**Reading passage**

▽

H4IIE rat hepatoma cell line was obtained from American Type Culture Collection (Manassas, VA) and maintained in Dulbecco's modified Eagle's medium containing 10% fetal calf serum, 50 U/ml penicillin, and 50 μg/ml streptomycin at 37°C in humidified atmosphere with 5% CO2.
MTT Cell Viability Assay.
H4IIE cells were plated at a density of 5 × 104 cells/well in a 96-well plate to determine cytotoxicity. Cells were exposed to t-BHQ at the concentrations of 10 through 500 μM at 37°C under 5% CO2. Viable cells were stained with 3-(4,5-dimethylthiazol-2-yl)-2,5-diphenyl-tetrazolium bromide (MTT; 0.5 mg/ml) for 4 h after incubation with t-BHQ for 24 h. The media were then removed. Produced formazan crystals in the wells were dissolved by addition of 200 μl of dimethyl sulfoxide. Absorbance was measured at 540 nm using a Titertek Multiskan Automatic enzyme-linked immunosorbent assay microplate reader (Model MCC/340; Titertek, Huntsville, AL). Cell viability was defined relative to untreated control cells [i.e., viability (% control) = 100 × (absorbance of treated sample) / (absorbance of control)].
Preparation of Nuclear Extracts.

△

Remote sensing object lists:
▽

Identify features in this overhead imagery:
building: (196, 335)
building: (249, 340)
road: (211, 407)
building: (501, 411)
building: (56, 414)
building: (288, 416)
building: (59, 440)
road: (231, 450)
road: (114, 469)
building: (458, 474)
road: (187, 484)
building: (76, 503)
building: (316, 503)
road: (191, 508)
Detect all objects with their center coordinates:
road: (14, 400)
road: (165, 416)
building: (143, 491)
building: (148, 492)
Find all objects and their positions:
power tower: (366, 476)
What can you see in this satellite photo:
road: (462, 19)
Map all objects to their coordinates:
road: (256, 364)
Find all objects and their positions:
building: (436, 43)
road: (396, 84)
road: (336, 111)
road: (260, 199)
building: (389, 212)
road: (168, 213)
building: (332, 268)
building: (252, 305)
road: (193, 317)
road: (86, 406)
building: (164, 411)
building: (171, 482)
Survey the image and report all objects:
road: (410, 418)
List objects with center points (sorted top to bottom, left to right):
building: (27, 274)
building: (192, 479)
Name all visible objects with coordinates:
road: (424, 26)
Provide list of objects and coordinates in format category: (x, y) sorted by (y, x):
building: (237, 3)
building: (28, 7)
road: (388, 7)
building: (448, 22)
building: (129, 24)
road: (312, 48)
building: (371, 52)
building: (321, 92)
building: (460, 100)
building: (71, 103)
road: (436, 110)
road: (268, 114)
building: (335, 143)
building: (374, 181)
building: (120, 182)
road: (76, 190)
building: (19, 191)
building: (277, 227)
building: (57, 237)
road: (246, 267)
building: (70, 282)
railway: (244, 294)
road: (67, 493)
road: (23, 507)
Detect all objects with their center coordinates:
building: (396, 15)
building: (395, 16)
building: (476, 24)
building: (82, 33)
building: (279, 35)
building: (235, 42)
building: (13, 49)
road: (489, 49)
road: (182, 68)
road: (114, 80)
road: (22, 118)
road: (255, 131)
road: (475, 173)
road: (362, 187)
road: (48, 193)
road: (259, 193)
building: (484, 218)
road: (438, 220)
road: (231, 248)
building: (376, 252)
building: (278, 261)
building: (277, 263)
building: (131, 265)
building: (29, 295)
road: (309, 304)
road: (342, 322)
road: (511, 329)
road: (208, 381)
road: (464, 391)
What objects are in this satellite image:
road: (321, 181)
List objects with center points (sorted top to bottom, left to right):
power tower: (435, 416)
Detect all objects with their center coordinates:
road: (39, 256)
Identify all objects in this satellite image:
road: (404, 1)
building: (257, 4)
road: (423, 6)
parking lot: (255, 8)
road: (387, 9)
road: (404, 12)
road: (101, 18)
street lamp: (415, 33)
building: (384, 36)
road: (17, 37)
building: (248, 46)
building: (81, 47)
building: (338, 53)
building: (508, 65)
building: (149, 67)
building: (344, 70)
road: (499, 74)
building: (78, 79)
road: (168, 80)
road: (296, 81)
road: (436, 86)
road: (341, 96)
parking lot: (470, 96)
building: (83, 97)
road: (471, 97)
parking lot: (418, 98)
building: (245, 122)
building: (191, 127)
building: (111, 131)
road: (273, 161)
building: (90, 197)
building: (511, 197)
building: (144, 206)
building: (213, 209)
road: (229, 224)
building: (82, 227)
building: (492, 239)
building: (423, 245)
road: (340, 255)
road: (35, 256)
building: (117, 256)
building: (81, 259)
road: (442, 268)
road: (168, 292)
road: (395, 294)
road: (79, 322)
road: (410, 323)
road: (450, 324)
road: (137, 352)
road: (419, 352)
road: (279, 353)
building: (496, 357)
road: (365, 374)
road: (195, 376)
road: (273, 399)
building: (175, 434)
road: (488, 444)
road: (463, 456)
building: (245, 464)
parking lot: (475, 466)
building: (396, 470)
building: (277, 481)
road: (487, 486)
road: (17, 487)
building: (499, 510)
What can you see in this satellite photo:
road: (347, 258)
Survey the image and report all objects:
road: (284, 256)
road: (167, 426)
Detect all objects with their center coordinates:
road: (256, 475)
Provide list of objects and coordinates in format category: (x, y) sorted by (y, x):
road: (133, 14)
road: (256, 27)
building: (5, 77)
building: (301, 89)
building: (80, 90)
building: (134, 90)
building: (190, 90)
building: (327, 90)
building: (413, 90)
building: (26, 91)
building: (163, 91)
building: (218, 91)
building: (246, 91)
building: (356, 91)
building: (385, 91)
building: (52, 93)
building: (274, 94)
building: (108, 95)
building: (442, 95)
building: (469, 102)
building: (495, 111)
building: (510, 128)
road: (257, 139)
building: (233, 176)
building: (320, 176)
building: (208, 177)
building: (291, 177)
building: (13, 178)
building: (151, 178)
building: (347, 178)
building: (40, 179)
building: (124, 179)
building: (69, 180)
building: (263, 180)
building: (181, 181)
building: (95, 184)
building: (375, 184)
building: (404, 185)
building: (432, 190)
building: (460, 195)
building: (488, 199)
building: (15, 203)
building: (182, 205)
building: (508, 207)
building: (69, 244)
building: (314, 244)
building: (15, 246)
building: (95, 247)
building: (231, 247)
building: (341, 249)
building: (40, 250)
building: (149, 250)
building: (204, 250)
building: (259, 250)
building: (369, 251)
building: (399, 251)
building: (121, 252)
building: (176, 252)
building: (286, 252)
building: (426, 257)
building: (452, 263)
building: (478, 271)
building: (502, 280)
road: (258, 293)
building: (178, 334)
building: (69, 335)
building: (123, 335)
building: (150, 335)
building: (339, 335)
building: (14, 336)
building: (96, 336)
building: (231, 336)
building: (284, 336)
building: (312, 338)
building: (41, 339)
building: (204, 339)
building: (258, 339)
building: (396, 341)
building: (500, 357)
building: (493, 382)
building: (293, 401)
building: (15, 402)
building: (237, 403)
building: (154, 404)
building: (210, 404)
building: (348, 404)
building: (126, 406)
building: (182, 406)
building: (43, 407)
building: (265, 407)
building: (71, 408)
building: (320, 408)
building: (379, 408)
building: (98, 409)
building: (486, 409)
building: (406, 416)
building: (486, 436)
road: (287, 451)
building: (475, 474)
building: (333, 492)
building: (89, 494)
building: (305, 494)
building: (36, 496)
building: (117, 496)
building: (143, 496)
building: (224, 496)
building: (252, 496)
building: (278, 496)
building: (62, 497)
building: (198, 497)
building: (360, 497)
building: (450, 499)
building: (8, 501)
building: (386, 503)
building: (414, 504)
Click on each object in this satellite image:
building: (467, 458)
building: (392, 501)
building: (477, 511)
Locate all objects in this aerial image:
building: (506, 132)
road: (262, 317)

△

**Problem requirements**
Continue the methods passage on H4IIE rat hepatoma cells, picking up after its final heading.

**Exercise output**
Nuclear extracts were prepared essentially according to Schreiber et al. (1990). Briefly, cells in dishes were washed with ice-cold phosphate-buffered saline. Cells were then scraped, transferred to microtubes, and allowed to swell after addition of 100 μl lysis buffer containing 10 mM HEPES, pH 7.9, 0.5% Nonidet P-40, 10 mM KCl, 0.1 mM EDTA, 1 mM dithiothreitol, and 0.5 mM phenylmethylsulfonyl fluoride. Cell membranes were disrupted by vortexing, and the lysates were incubated for 10 min on ice and centrifuged for 5 min at 4°C. Pellets containing crude nuclei were resuspended in 50 μl of the extraction buffer containing 20 mM HEPES, pH 7.9, 400 mM NaCl, 1 mM EDTA, 1 mM dithiothreitol, and 1 mM phenylmethylsulfonyl fluoride, and then incubated for 30 min on ice. The samples were centrifuged at 15,800g for 10 min to obtain the supernatant containing nuclear extract. The nuclear extracts were stored at −70°C until use.
Gel Retardation Assay.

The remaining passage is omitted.